> Consignes de travail
Recopiez à l'identique, s'il vous plaît, les lignes des entrées allant de la ligne qui contient "- [1.1.3 ISACA" jusqu'à la ligne qui contient "- [1.6.5 사기, 부조리", toutes deux incluses. Ne reproduisez que ces lignes.

> Données fournies
* * *
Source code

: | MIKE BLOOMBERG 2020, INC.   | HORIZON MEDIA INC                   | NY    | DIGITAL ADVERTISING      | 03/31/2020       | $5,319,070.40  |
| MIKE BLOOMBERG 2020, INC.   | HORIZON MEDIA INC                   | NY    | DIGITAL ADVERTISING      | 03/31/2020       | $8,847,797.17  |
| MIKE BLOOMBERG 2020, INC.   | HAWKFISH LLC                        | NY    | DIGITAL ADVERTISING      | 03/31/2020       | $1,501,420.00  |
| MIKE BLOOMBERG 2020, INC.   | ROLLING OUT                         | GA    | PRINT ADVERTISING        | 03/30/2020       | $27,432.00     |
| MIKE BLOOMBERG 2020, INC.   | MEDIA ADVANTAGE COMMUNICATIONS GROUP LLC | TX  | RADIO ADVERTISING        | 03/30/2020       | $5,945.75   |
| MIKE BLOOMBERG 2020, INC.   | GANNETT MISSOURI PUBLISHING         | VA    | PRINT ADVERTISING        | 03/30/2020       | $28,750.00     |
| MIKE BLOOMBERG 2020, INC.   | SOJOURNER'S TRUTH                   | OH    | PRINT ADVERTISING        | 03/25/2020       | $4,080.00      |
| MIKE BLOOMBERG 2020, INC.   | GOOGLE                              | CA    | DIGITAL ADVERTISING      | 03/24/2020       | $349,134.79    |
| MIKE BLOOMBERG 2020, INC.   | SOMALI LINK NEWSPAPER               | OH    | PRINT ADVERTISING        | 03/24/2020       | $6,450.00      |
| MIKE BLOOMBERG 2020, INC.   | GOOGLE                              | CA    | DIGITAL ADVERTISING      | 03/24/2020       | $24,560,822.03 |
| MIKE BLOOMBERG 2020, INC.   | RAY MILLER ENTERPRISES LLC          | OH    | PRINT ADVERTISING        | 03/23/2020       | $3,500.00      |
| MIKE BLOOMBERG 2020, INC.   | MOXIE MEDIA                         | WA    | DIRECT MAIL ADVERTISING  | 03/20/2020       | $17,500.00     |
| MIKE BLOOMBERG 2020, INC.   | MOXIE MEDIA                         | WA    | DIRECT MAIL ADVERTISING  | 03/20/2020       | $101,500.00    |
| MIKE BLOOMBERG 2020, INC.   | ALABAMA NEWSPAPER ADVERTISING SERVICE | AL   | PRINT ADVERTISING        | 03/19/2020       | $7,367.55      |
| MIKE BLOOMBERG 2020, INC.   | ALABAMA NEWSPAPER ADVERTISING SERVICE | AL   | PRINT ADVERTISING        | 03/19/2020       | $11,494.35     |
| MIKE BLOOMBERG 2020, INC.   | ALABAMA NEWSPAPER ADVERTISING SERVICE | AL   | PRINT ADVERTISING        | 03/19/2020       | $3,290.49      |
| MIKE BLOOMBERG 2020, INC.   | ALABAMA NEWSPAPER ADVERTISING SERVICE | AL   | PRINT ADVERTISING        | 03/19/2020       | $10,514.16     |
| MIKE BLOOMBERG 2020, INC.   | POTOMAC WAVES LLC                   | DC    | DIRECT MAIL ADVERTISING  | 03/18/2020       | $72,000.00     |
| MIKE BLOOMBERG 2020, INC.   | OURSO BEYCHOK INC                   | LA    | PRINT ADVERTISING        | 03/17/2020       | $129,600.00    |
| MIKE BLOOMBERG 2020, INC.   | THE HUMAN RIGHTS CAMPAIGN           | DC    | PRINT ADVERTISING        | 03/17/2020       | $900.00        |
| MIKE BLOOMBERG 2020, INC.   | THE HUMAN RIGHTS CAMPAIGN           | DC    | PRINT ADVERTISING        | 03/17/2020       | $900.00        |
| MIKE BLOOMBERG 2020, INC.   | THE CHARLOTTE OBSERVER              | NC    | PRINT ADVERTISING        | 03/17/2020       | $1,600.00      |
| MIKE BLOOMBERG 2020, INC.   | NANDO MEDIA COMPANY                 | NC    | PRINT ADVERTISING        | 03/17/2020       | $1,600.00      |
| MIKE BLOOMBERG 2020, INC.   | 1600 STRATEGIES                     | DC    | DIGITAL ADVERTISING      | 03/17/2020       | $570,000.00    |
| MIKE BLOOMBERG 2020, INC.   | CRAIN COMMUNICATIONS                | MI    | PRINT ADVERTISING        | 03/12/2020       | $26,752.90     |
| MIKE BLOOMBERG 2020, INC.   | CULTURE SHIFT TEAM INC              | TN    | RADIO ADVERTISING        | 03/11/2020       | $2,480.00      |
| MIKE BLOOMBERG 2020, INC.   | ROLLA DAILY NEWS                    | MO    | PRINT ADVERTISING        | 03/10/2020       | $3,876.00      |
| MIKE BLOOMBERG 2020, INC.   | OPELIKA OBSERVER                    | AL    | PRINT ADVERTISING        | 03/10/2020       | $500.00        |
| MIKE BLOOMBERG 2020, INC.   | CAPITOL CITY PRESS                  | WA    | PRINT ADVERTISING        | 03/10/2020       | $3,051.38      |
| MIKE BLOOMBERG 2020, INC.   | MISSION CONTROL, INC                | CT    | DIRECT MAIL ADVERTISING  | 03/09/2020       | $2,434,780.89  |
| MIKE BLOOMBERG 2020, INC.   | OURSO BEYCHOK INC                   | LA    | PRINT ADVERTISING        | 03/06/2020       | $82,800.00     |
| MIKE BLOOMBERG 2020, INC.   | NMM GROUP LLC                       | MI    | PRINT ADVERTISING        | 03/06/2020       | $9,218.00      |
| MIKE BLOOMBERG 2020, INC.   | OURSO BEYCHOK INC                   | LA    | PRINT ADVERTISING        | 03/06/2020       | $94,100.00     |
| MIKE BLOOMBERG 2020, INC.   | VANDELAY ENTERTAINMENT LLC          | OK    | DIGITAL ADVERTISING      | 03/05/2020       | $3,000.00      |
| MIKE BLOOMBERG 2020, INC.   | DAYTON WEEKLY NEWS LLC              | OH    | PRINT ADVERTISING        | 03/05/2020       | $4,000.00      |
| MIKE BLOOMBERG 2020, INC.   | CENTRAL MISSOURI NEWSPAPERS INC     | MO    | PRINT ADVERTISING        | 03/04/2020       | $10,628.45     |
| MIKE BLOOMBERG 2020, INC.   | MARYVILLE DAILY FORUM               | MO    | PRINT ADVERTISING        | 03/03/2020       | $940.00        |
* * *
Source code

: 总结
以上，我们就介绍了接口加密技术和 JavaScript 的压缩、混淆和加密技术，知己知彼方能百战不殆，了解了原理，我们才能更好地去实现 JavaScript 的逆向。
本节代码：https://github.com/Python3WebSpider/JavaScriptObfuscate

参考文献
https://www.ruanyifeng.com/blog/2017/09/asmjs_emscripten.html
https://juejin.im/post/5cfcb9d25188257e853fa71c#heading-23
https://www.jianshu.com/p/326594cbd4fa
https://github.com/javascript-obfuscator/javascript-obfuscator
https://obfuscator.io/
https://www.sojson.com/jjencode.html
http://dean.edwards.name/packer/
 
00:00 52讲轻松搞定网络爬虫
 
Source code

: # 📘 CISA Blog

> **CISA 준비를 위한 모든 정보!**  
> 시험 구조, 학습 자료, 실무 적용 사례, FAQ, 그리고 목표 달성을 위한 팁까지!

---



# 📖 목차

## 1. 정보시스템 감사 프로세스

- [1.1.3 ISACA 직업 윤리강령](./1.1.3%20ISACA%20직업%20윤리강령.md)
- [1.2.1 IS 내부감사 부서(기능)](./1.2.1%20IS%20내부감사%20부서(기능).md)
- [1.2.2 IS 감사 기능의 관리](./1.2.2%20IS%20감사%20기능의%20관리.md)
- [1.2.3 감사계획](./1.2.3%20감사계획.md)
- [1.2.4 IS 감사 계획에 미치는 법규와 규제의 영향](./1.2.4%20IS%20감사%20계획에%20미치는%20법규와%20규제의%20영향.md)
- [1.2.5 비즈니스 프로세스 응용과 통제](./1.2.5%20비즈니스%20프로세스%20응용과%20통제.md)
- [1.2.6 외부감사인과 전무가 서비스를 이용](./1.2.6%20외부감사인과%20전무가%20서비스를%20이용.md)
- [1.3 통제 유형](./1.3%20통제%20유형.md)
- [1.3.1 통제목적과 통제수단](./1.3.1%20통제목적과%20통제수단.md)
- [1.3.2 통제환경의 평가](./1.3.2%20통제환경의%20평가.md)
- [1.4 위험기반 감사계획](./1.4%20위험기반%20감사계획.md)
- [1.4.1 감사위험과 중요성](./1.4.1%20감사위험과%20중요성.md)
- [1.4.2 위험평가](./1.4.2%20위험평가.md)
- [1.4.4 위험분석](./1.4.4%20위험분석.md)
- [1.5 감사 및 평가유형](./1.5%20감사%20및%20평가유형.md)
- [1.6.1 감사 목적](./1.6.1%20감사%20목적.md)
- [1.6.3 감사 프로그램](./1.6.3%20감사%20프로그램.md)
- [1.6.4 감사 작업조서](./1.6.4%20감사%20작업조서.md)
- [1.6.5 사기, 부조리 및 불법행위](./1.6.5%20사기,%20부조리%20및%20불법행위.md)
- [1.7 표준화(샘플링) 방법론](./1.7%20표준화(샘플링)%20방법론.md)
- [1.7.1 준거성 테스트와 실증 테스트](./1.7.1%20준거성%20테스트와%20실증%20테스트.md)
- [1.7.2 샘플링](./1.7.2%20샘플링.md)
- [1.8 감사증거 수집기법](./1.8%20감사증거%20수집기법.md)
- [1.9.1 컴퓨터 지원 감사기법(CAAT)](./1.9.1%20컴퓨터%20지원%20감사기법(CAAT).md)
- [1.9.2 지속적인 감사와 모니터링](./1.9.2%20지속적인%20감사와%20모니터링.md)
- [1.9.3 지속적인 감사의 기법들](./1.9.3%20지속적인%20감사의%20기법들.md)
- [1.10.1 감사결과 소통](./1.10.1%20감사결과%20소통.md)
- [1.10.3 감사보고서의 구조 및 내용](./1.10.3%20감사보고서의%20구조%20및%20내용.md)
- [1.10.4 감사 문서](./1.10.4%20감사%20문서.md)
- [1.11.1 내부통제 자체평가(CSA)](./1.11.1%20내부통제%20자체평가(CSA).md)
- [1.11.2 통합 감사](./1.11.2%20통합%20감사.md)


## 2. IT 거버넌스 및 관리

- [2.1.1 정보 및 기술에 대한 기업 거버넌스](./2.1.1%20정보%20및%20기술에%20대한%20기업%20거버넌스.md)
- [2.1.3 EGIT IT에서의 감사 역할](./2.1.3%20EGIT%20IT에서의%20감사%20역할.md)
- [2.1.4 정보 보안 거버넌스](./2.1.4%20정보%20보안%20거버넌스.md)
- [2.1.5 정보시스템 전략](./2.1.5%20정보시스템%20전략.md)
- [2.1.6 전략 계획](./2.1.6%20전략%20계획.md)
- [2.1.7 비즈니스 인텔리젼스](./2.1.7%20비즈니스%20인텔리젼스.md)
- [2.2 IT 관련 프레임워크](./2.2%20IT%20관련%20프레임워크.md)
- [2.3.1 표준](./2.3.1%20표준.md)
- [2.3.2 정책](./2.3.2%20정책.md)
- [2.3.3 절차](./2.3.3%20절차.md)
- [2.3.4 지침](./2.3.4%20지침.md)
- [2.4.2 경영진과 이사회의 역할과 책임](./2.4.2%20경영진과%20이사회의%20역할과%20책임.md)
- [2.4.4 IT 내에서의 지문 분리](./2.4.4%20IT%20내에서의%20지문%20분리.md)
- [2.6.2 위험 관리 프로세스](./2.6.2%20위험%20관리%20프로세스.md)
* * *
> Corrigé de l'exercice
- [1.1.3 ISACA 직업 윤리강령](./1.1.3%20ISACA%20직업%20윤리강령.md)
- [1.2.1 IS 내부감사 부서(기능)](./1.2.1%20IS%20내부감사%20부서(기능).md)
- [1.2.2 IS 감사 기능의 관리](./1.2.2%20IS%20감사%20기능의%20관리.md)
- [1.2.3 감사계획](./1.2.3%20감사계획.md)
- [1.2.4 IS 감사 계획에 미치는 법규와 규제의 영향](./1.2.4%20IS%20감사%20계획에%20미치는%20법규와%20규제의%20영향.md)
- [1.2.5 비즈니스 프로세스 응용과 통제](./1.2.5%20비즈니스%20프로세스%20응용과%20통제.md)
- [1.2.6 외부감사인과 전무가 서비스를 이용](./1.2.6%20외부감사인과%20전무가%20서비스를%20이용.md)
- [1.3 통제 유형](./1.3%20통제%20유형.md)
- [1.3.1 통제목적과 통제수단](./1.3.1%20통제목적과%20통제수단.md)
- [1.3.2 통제환경의 평가](./1.3.2%20통제환경의%20평가.md)
- [1.4 위험기반 감사계획](./1.4%20위험기반%20감사계획.md)
- [1.4.1 감사위험과 중요성](./1.4.1%20감사위험과%20중요성.md)
- [1.4.2 위험평가](./1.4.2%20위험평가.md)
- [1.4.4 위험분석](./1.4.4%20위험분석.md)
- [1.5 감사 및 평가유형](./1.5%20감사%20및%20평가유형.md)
- [1.6.1 감사 목적](./1.6.1%20감사%20목적.md)
- [1.6.3 감사 프로그램](./1.6.3%20감사%20프로그램.md)
- [1.6.4 감사 작업조서](./1.6.4%20감사%20작업조서.md)
- [1.6.5 사기, 부조리 및 불법행위](./1.6.5%20사기,%20부조리%20및%20불법행위.md)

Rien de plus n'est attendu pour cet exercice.